**Source material:**
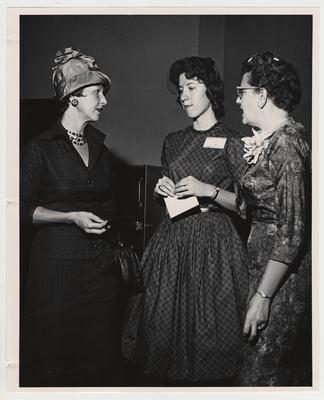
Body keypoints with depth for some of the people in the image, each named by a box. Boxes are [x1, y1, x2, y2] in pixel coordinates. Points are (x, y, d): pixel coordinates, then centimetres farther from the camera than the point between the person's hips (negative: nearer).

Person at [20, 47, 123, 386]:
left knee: (101, 350, 10)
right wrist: (73, 218, -16)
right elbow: (24, 209, -8)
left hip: (101, 261, 5)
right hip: (58, 265, -5)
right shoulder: (42, 148, -7)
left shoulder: (99, 145, 12)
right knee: (56, 351, 4)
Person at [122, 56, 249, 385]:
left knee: (206, 333, 2)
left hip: (213, 242, -4)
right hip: (172, 238, 5)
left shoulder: (230, 142, -3)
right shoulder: (172, 142, 12)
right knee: (163, 326, 8)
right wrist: (161, 191, 0)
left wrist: (210, 190, -16)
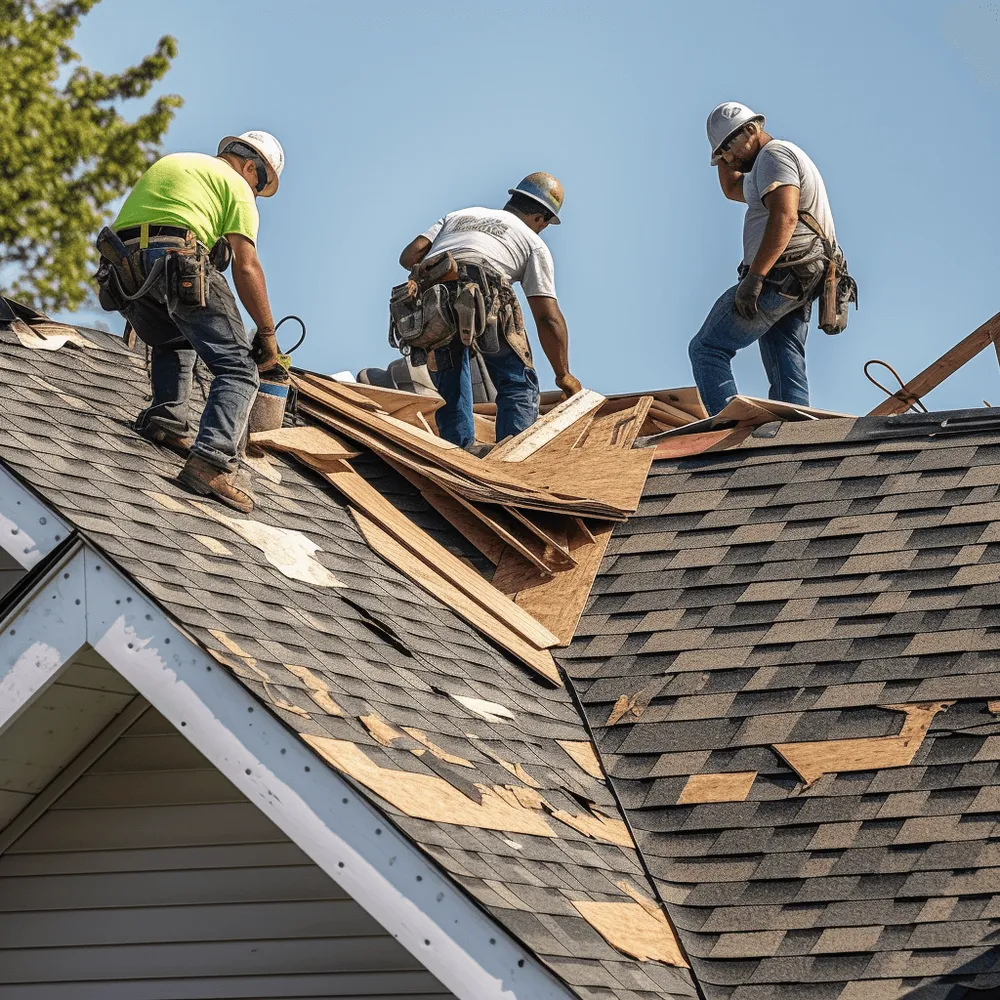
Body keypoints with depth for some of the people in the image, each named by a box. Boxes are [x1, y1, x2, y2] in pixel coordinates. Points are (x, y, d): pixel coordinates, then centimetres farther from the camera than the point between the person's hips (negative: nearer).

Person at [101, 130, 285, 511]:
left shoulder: (171, 163, 34)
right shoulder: (235, 185, 12)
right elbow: (246, 267, 2)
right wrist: (267, 333, 7)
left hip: (124, 267, 7)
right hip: (178, 261, -7)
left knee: (173, 344, 35)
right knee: (238, 369, -6)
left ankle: (166, 420, 13)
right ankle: (212, 461, -25)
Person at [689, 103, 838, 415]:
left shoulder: (774, 155, -5)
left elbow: (785, 217, -21)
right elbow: (732, 189, 45)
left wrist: (754, 277, -26)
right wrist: (727, 157, 27)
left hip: (778, 277, -10)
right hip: (799, 286, 10)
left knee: (707, 349, -7)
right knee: (788, 375, 2)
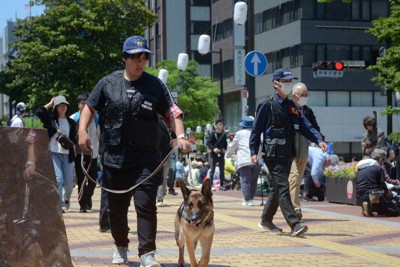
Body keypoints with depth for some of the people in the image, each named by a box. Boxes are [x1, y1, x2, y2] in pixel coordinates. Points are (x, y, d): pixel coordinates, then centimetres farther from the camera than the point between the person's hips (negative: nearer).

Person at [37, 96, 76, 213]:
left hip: (67, 154, 3)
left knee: (69, 182, 4)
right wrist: (50, 104, -1)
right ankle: (59, 204, -9)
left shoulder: (71, 122, 11)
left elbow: (73, 139, 11)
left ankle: (66, 199, 34)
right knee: (58, 179, -15)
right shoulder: (50, 119, 4)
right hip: (53, 153, -3)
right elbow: (39, 112, -12)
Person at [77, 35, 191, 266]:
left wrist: (180, 136, -16)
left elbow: (172, 113, -1)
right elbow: (90, 107, 12)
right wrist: (83, 131, -2)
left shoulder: (155, 85, 2)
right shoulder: (108, 83, 4)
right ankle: (121, 247, 31)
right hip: (114, 158, 2)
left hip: (146, 160, -2)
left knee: (146, 205, -9)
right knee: (116, 207, 12)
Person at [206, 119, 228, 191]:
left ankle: (221, 185, 13)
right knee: (212, 170, -5)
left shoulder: (223, 134, 8)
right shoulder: (213, 134, -5)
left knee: (222, 170, 6)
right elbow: (208, 143, -9)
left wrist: (225, 149, 1)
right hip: (214, 155, -4)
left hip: (221, 154, 4)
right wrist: (213, 148, -24)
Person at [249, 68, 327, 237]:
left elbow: (305, 126, 5)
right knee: (283, 188, -13)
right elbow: (256, 130, -3)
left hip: (287, 155, 7)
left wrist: (319, 140, -11)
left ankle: (266, 220, 29)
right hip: (273, 154, -7)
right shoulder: (268, 105, -5)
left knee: (278, 189, 14)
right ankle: (294, 225, -20)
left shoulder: (292, 107, 13)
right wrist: (254, 151, -8)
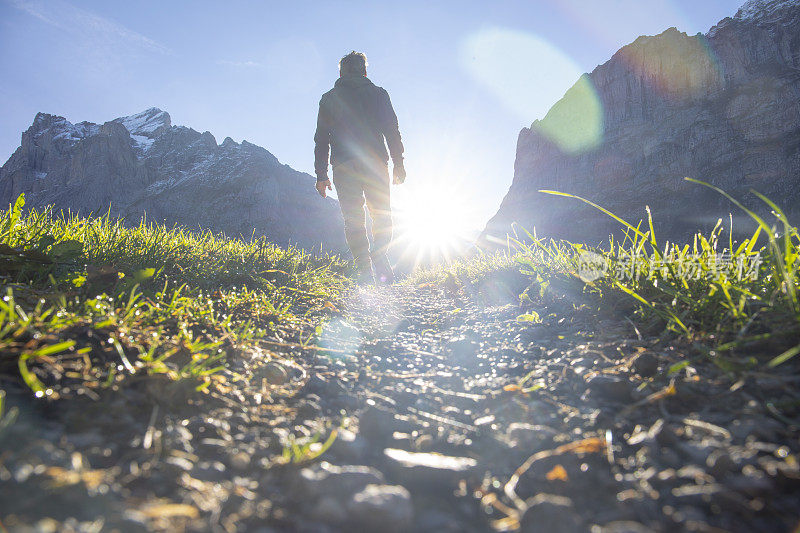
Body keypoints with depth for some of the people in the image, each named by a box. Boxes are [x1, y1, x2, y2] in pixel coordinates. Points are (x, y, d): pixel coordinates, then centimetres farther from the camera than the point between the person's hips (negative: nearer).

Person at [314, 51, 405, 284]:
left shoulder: (329, 98, 15)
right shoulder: (377, 93, 11)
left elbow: (321, 139, 11)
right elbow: (391, 130, 3)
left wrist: (321, 175, 11)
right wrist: (398, 164, 5)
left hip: (343, 166, 1)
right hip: (375, 163, -1)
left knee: (353, 220, 3)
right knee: (382, 215, 6)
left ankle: (364, 269, -7)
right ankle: (379, 253, -20)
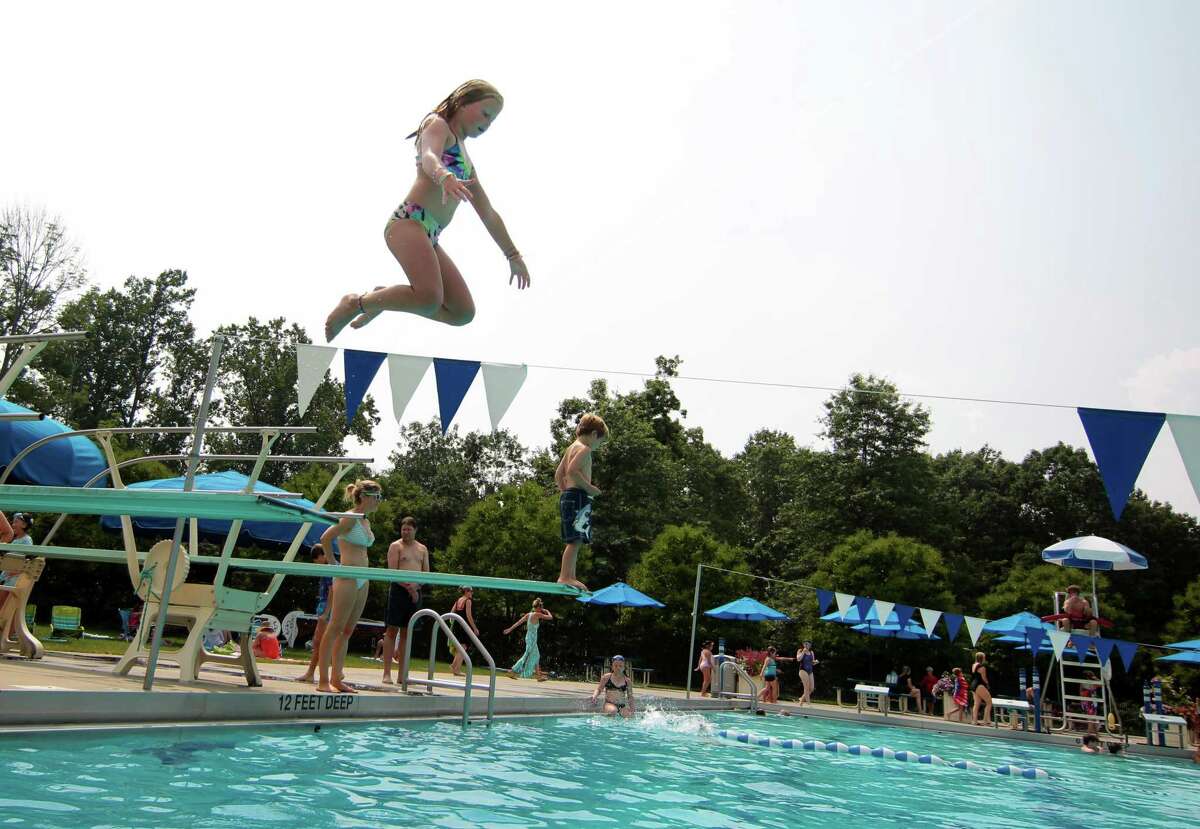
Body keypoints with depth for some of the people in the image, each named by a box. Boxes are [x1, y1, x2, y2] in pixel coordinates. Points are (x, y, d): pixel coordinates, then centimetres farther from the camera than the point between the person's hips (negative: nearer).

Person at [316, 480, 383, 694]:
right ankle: (323, 680, -3)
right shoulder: (350, 518, -10)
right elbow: (325, 538, -18)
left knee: (347, 631, 10)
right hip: (348, 577, -9)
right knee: (335, 628, -6)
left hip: (363, 580, 9)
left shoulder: (366, 521, 16)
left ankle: (337, 678, 15)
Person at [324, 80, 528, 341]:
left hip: (430, 236, 9)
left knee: (463, 313, 1)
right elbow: (429, 158, -19)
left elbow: (488, 214, 33)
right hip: (410, 221, -9)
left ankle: (383, 298, 14)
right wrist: (445, 177, -43)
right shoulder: (437, 124, 5)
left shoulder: (465, 160, 30)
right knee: (430, 298, -29)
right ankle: (356, 303, -7)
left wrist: (513, 254, 32)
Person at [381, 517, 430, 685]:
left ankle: (403, 674, 9)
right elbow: (393, 572, -8)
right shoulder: (395, 546, 2)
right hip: (398, 590, -4)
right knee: (392, 630, -5)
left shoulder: (422, 549, 16)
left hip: (415, 592, 4)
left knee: (407, 633, 6)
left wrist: (415, 586, -8)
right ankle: (387, 673, -5)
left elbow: (426, 573, 11)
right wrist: (409, 587, -15)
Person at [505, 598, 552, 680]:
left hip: (529, 637, 8)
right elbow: (550, 617, -9)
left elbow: (518, 622, 5)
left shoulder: (528, 614, 6)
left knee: (536, 656, 14)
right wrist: (547, 611, 9)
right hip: (532, 638, -8)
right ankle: (513, 670, 0)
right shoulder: (538, 615, -14)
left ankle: (539, 675, 18)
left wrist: (510, 629, 8)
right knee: (527, 656, -2)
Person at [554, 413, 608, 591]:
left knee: (573, 541, 13)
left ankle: (570, 577, 15)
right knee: (575, 539, -13)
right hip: (579, 496, -10)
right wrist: (589, 487, -18)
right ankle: (565, 576, -18)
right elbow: (572, 470, -23)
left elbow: (558, 475, 24)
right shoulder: (584, 449, -8)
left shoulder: (571, 448, 22)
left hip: (567, 496, 10)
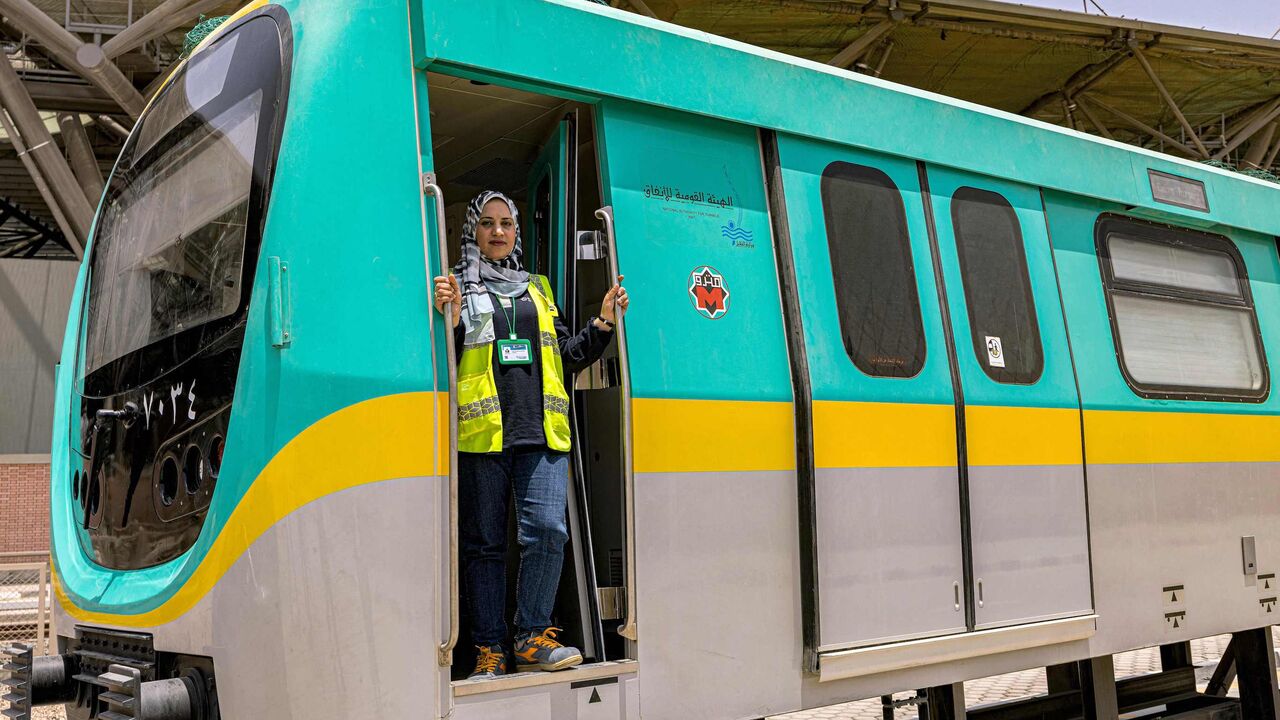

**Description of the task:**
Please copy out the part of the records that opens with the line containing "right knee: (788, 375, 2)" and closes with the line containing "right knee: (58, 179, -15)", keeping every other line as it is but offsetting each keypoint value (x, y and depth) by adding 123. Leave the picture out of your answer.

**Result:**
right knee: (911, 498, 125)
Body keypoints with depth for some of the people in the image, each named by a box. Boxes are [x1, y1, x2, y2] in pixel coordinates. Points are (x, y, d): pixel coordinates, then centimetres farther from the camera than the point between the person's hips (negative: nearer).

Person at [37, 96, 76, 213]:
left hip: (190, 277, 126)
left knee: (192, 305, 127)
right wrist: (173, 227, 122)
right ankle: (182, 327, 114)
left shoulder: (194, 245, 134)
left elbow: (196, 262, 134)
left ankle: (189, 322, 157)
right knee: (181, 302, 108)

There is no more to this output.